Obblighi per cittadini e gestori
Entro il 30 aprile 2026, proprietari, amministratori di condominio e gestori di aree verdi pubbliche e private dovranno effettuare ispezioni sugli alberi potenzialmente infestati. In caso di nidi, sarà necessario rimuoverli e distruggerli con dispositivi di protezione adeguati. Gli interventi dovranno poi essere comunicati al Comune tramite PEC all’indirizzo protocollocomunevibo@pec.it. È vietato depositare i rami infestati su strade pubbliche, conferirli come rifiuto vegetale o bruciarli, per evitare la dispersione dei peli urticanti nell’ambiente. La mancata osservanza comporta sanzioni da 25 a 500 euro, con controlli a cura di Polizia Locale, Carabinieri Forestali e ASP.

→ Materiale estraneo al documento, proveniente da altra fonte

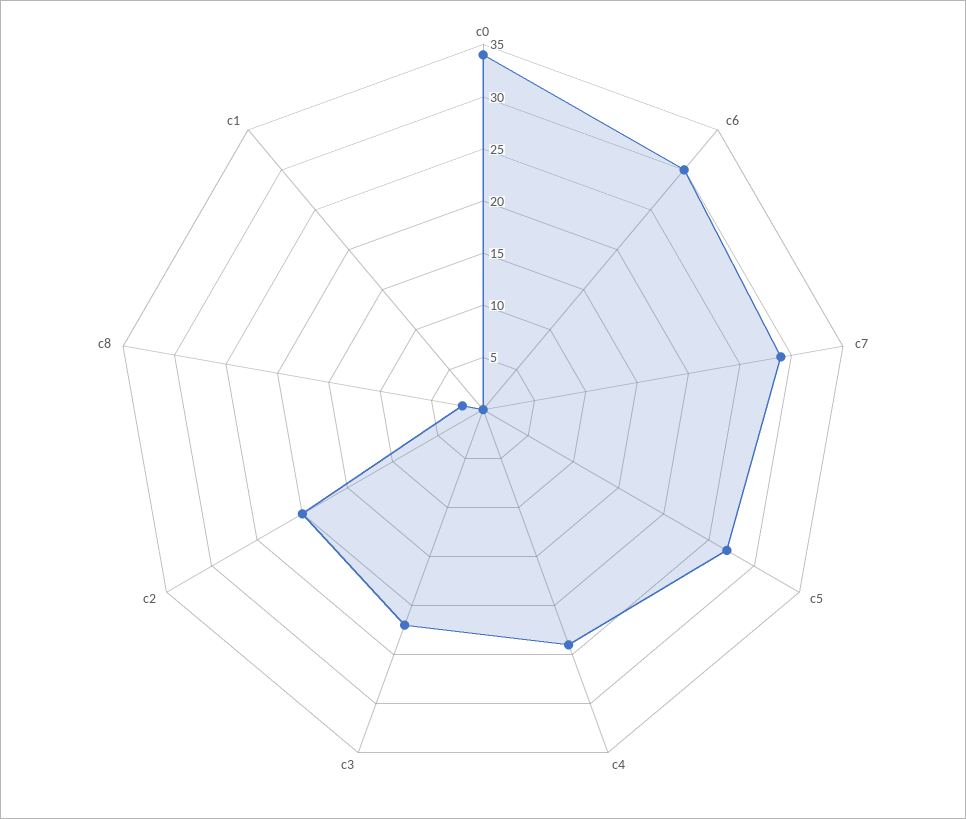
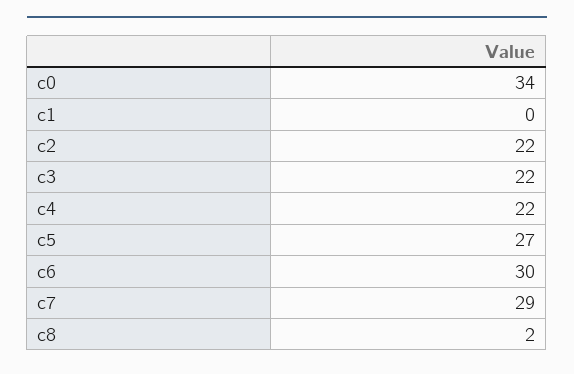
  {
    "c0": 34,
    "c6": 30,
    "c7": 29,
    "c5": 27,
-   "c4": 24,
+   "c4": 22,
    "c3": 22,
-   "c2": 20,
+   "c2": 22,
    "c8": 2,
    "c1": 0
  }

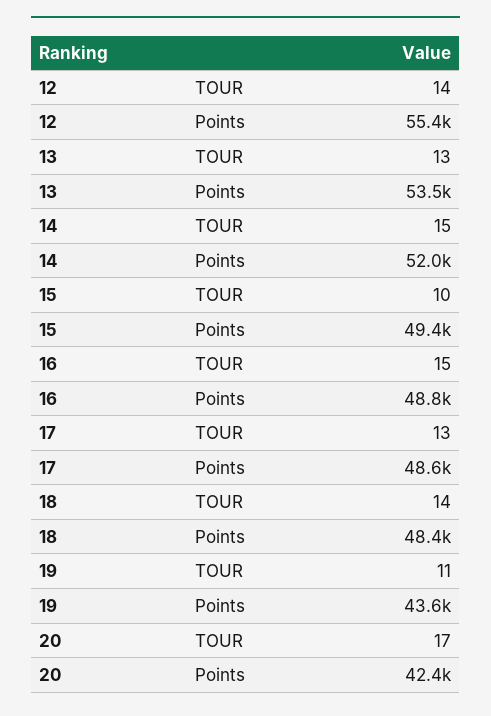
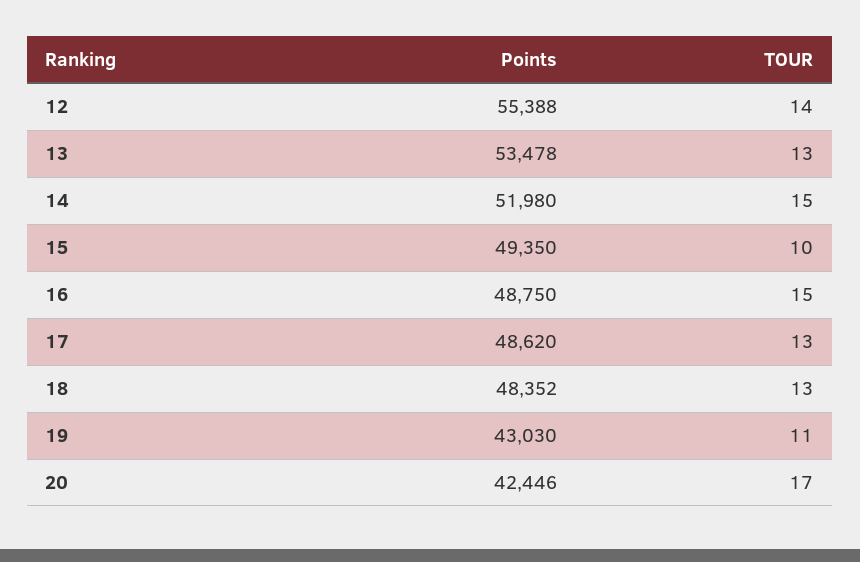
  {
    "12": {
      "TOUR": 14,
      "Points": 55388
    },
    "13": {
      "TOUR": 13,
      "Points": 53478
    },
    "14": {
      "TOUR": 15,
      "Points": 51980
    },
    "15": {
      "TOUR": 10,
      "Points": 49350
    },
    "16": {
      "TOUR": 15,
      "Points": 48750
    },
    "17": {
      "TOUR": 13,
      "Points": 48620
    },
    "18": {
-     "TOUR": 14,
+     "TOUR": 13,
      "Points": 48352
    },
    "19": {
      "TOUR": 11,
-     "Points": 43600
+     "Points": 43030
    },
    "20": {
      "TOUR": 17,
      "Points": 42446
    }
  }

Attenzione a salute e sicurezza
L’amministrazione raccomanda di evitare il contatto con larve e nidi, di non sostare nelle aree infestate e di proteggere bambini e animali domestici. In caso di contatto con i peli urticanti, è consigliato un immediato lavaggio con acqua e sapone e, se necessario, il ricorso a cure mediche. L’assessore all’Ambiente, Marco Miceli, ha sottolineato l’importanza della collaborazione dei cittadini: “Il quadro non è preoccupante: i bozzoli riscontrati erano pochissimi rispetto al numero di pini presenti in città. L’impegno di tutti è però fondamentale per garantire un ambiente più sicuro”.
Il Comune invita la cittadinanza a segnalare tempestivamente eventuali situazioni critiche e a seguire scrupolosamente le indicazioni dell’ordinanza, garantendo così la tutela della salute pubblica e del patrimonio verde cittadino.